L’ASPAL offre un débouché commercial à de petits artisans, à partir d’un réseau solidaire. Le lien avec les producteurs se fait à travers des organisations locales. L’ASPAL n’a donc pas de personnel sur place. Ainsi, au Pérou, un groupe paysan peut prendre contact avec le partenaire de l’ASPAL, la COSART, qui tente de définir son objectif. Cependant, au préalable, celle-ci demande au groupe de : s’organiser collectivement; rendre compte à sa communauté d’origine; produire de l’artisanat; améliorer ses techniques de production si nécessaire; consacrer une partie des gains à l’action collective; ne pas recevoir l’argent avant de travailler. Ce dernier point permet de tester la solidité du groupe. Parmi ces conditions se dégage donc le renforcement des solidarités de base, entre membres du groupe et avec son environnement. L’ASPAL ne sélectionne pas les groupes de producteurs, tâche qui revient à la COSART. Lorsque le groupe a un produit commercialisable, l’ASPAL teste l’échantillon et propose des alternatives s’il s’avère invendable.
En France, l’objectif de l’ASPAL est de vendre et informer. Depuis quelques années, l’ASPAL a élargi cet objectif à la généralisation du concept de commerce équitable, donc à une redéfinition des relations entre les peuples. Il ne s’agit plus d’aider tel ou tel groupe, ni de créer une relation privilégiée entre ces groupes et les membres de l’ASPAL.
La principale difficulté de l’ASPAL est culturelle. Dans une prespective de changement durable, les coordinations latino-américaines et l’ASPAL jouent le rôle d’interface entre les producteurs et le système capitaliste libéral, qui, de fait, domine l’économie mondiale. Ce rôle est à remplir non seulement pour la commercialisation des produits, mais surtout pour que les producteurs maîtrisent mieux les rouages de ce type d’économie. Or, par exemple, certains producteurs pratiquent presque exclusivement une économie de troc. Cette fonction d’interface est d’autant plus difficile à remplir qu’aux blocages culturels s’ajoutent des blocages politiques. Ainsi les coordinations latino-américaines cherchent à construire une alternative radicale au système capitaliste et en refusent donc tous les aspects, même s’ils sont incontournables, ou s’ils peuvent s’avérer profitables. Par ailleurs, il est plus facile en France de penser aux améliorations globales pouvant être apportés au fonctionnement. Les coordinations latino-américaines, quant à elles, fonctionnent avec des moyens insuffisants et subissent la violence de la situation des producteurs. Sur ce constat, L’ASPAL a entrepris de mieux s’informer sur le contexte latino-américain afin de coller à la réalité et à l’actualité, plutôt que de s’en tenir à l’image que chacun s’en fait. L’ASPAL a aussi entrepris un gros travail d’évaluation et de suivi à la suite d’une crise grave.

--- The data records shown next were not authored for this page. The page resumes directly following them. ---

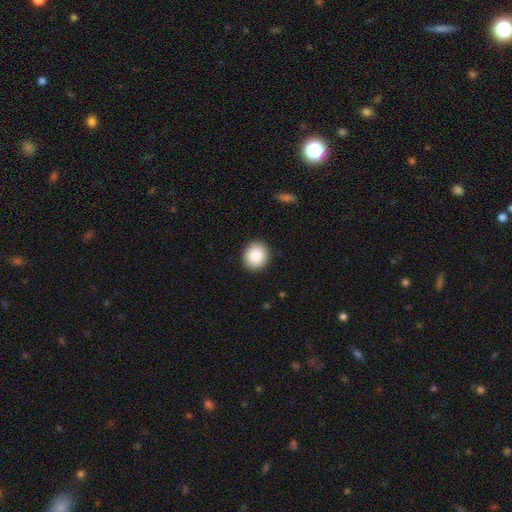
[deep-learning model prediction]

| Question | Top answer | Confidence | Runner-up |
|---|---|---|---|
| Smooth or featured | smooth | 87% | star or artifact (8%) |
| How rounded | round | 83% | in between (16%) |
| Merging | none | 92% | minor disturbance (6%) |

L’impact de l’action est toutefois conséquente. Les groupes de producteurs ont vu leur capacité organisationnelle se renforcer. Ils ont pu imposer de meilleurs prix pour leurs débouchés locaux. Concrètement, leur communauté a bénéficié de leurs progrès par le financement d’équipements : écoles, centres de soin, épiceries alternatives, systèmes de cultures. L’obligation de solidarité a permis d’enclencher des dynamiques très positives.
L’ASPAL compte élargir le nombre de ses partenaires et faire partager sa longue expérience tout comme son savoir-faire. Elle souhaite renforcer son partenariat avec les OSI de développement durable, en particulier celles qui travaillent dans le même domaine, espérant mieux promouvoir le concept de commerce équitable.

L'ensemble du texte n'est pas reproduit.